U.S. Secretary of State Mike Pompeo (R) and U.S. Ambassador to the UN Kelly Craft attend the United Nations (UN) General Assembly on September 24, 2019, in New York City. (Image: by Stephanie Keith / Getty Images)

U.S. Ambassador to the United Nations Kelly Craft’s Taiwan visit has been canceled, the Department of State announced on Jan. 12 following a previous announcement saying she would spend three days visiting the self-ruled island that Communist China claims is part of its territory. 

Secretary of State Mike Pompeo explained that the cancellation was due to work that needed to be done to turn over authority to the incoming Biden administration. Congress confirmed Democratic candidate Joe Biden as U.S. President-elect in the early hours of Jan. 7.

Taiwan, officially known as the Republic of China (ROC), lost its UN seat to the communist mainland in 1971, and the United States switched diplomatic recognition to Beijing later in the decade. 

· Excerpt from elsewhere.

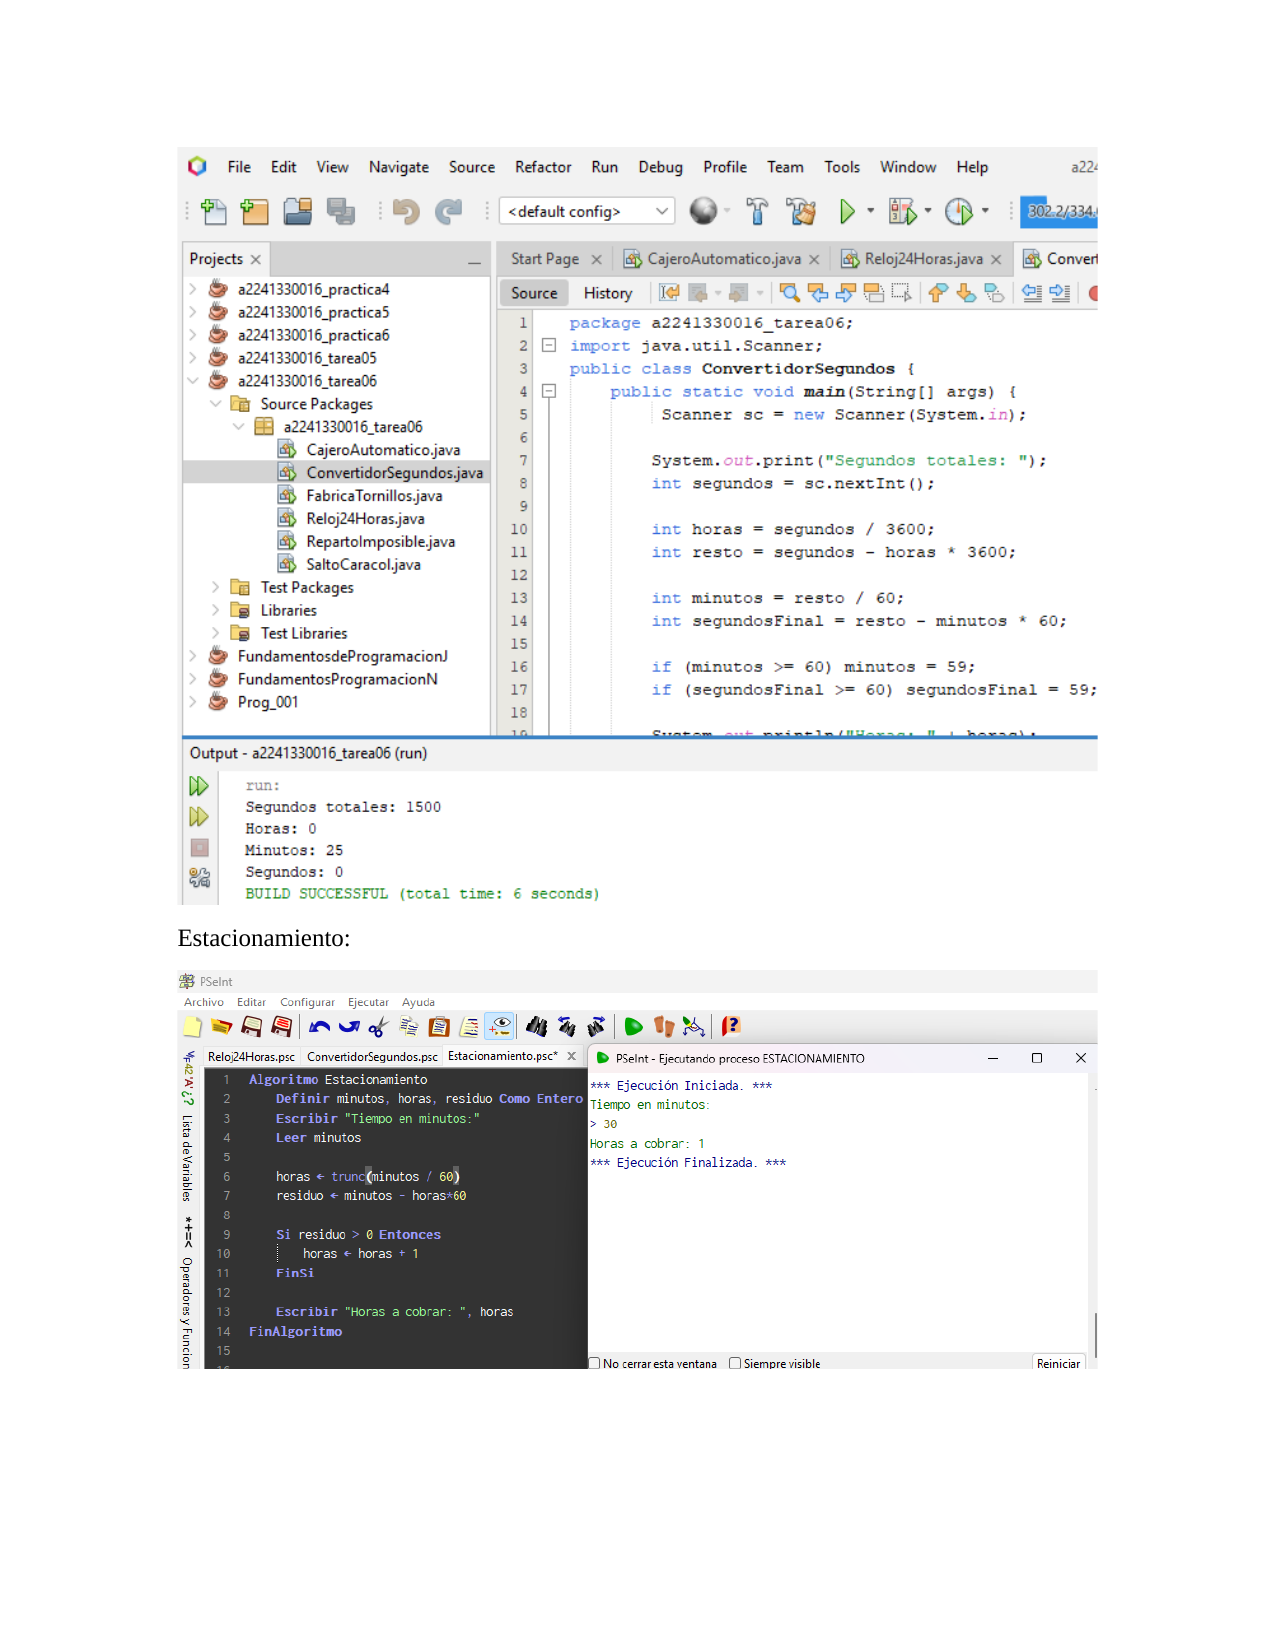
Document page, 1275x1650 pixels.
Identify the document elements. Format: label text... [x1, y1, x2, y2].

picture [177, 147, 1098, 905]
text Estacionamiento: [177, 923, 1098, 952]
picture [177, 970, 1098, 1369]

Craft, who was slated to visit Taiwan between Jan. 13 and Jan. 15, would have been the third high-ranking U.S. official — after U.S. Secretary of Health and Human Services Alex Azar and Under Secretary of State Keith Krach — to set foot on the island in the last six months. Previously, such senior officials had not visited the island in 40 years. 

Craft’s planned Taiwan trip was intended to show “what a free China could achieve.

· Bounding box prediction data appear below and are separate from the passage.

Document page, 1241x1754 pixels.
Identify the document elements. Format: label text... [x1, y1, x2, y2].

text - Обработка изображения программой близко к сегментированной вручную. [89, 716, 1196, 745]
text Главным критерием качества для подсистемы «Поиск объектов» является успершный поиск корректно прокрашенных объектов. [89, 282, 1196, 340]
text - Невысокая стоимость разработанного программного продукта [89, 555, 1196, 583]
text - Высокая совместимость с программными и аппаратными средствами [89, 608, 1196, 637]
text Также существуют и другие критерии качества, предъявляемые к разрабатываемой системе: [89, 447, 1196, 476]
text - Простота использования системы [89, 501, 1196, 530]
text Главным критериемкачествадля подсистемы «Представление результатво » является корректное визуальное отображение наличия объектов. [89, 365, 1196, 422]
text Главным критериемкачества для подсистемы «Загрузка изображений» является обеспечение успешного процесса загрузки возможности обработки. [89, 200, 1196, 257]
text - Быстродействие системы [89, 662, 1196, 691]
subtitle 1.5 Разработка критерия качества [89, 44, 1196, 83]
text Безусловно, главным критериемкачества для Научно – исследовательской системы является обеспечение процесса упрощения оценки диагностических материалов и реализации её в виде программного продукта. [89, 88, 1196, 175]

On Jan. 9, the top U.S. diplomat also announced the removal of all “self-imposed restrictions” that regulate how American officials interact with Taiwan. These rules had been set up largely to avoid drawing diplomatic tirades and other reactions from the Chinese Communist Party (CCP). 

The CCP protested the State Department’s removal of protocol governing US-ROC diplomatic relations and plans to send Kelly Craft, saying that Washington was “playing with fire.” On Jan. 11, Communist Chinese foreign ministry spokesperson Zhao Lijian said that America would be “met with resolute responses.” 

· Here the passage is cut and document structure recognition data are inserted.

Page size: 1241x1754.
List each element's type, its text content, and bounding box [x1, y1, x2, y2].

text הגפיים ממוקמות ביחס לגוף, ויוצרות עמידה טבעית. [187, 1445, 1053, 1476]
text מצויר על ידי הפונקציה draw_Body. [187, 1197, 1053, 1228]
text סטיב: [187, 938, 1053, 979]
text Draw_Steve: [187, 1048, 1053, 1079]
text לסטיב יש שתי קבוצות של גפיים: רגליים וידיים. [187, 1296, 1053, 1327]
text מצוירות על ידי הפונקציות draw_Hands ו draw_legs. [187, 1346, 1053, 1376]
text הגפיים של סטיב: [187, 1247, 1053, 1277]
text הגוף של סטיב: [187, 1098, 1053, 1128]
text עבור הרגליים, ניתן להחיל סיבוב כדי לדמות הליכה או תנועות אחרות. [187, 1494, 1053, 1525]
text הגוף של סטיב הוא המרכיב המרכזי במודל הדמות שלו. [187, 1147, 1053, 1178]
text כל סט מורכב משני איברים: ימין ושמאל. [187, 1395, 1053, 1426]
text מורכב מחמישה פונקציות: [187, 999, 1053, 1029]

Chinese aircraft carrier Liaoning. (Image: Baycrest via wikimedia / CC BY-SA 2.5)

State-backed media Global Times published an article accusing the move as last-ditch “madness” by the Trump administration. It argued that the Chinese government needs to resolutely oppose the “provocation” and push the incoming Biden administration to cancel the new policy.

Apart from Craft’s canceled Taiwan trip, Pompeo called off his plans to visit Europe after top European officials declined to meet with him, as reported by Reuters on Jan. 12. 

The U.S.-ROC relationship goes back to World War II, when American forces aided China against the Japanese invasion. In 1949, the ROC’s rule in mainland China was toppled by communist rebels, who established the People’s Republic of China, while the republican government fled to the island of Taiwan.

U.S. authorities under the Trump administration have taken steps to boost relations with Taipei. In addition to sending high-ranking officials to the island, the United States has increased arms sales to the ROC, pushed for greater Taiwanese participation in the UN, highlighted Taiwan’s democratic system in contrast to the CCP’s authoritarianism, and increased its guarantee of the island’s security.